=== Input material ===

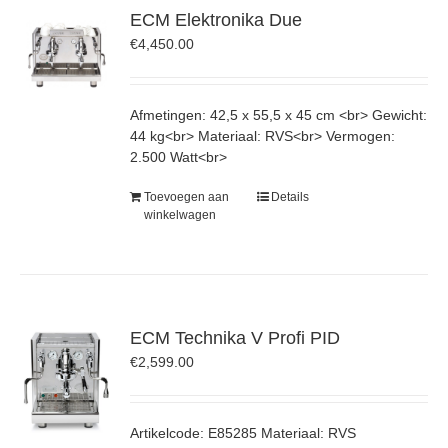
ECM Elektronika Due
€
4,450.00
Afmetingen: 42,5 x 55,5 x 45 cm <br> Gewicht:
44 kg<br> Materiaal: RVS<br> Vermogen:
2.500 Watt<br>
Toevoegen aan
Details
winkelwagen
ECM Technika V Profi PID
€
2,599.00
Artikelcode: E85285 Materiaal: RVS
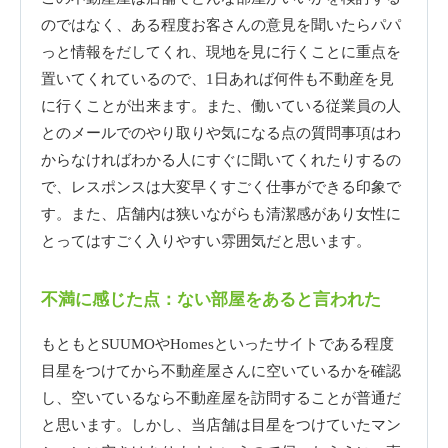
のではなく、ある程度お客さんの意見を聞いたらパパ
っと情報をだしてくれ、現地を見に行くことに重点を
置いてくれているので、1日あれば何件も不動産を見
に行くことが出来ます。また、働いている従業員の人
とのメールでのやり取りや気になる点の質問事項はわ
からなければわかる人にすぐに聞いてくれたりするの
で、レスポンスは大変早くすごく仕事ができる印象で
す。また、店舗内は狭いながらも清潔感があり女性に
とってはすごく入りやすい雰囲気だと思います。
不満に感じた点：ない部屋をあると言われた
もともとSUUMOやHomesといったサイトである程度
目星をつけてから不動産屋さんに空いているかを確認
し、空いているなら不動産屋を訪問することが普通だ
と思います。しかし、当店舗は目星をつけていたマン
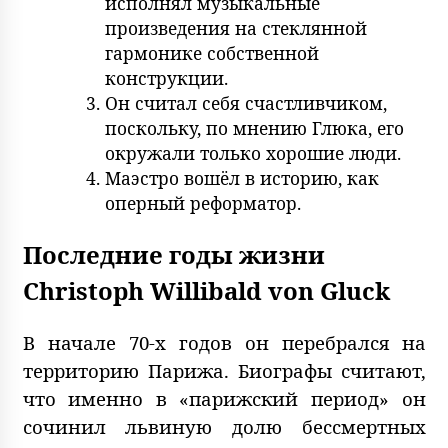
исполнял музыкальные
произведения на стеклянной
гармонике собственной
конструкции.
Он считал себя счастливчиком,
поскольку, по мнению Глюка, его
окружали только хорошие люди.
Маэстро вошёл в историю, как
оперный реформатор.
Последние годы жизни
Christoph Willibald von Gluck
В начале 70-х годов он перебрался на
территорию Парижа. Биографы считают,
что именно в «парижский период» он
сочинил львиную долю бессмертных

===

What is being asked: All lines of the records containing "Materiaal" should be shown.

Reply to the exercise:
44 kg<br> Materiaal: RVS<br> Vermogen:
Artikelcode: E85285 Materiaal: RVS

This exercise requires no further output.